Problem requirements | Reproduce the text lines of every row below without any changes, and leave the pictures out of your answer.
━━━━━ Dataset records
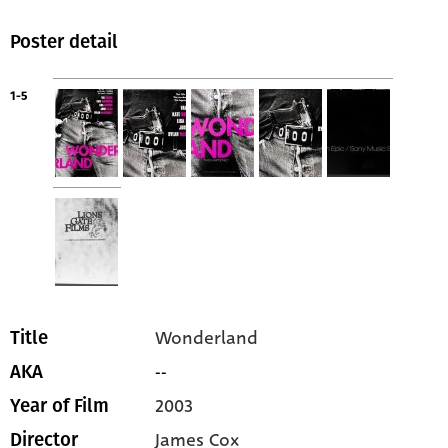
Poster detail
1-5
Wonderland
Title
--
AKA
2003
Year of Film
James Cox
Director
━━━━━━━━━━
Exercise output |
Poster detail
1-5
Wonderland
Title
--
AKA
2003
Year of Film
James Cox
Director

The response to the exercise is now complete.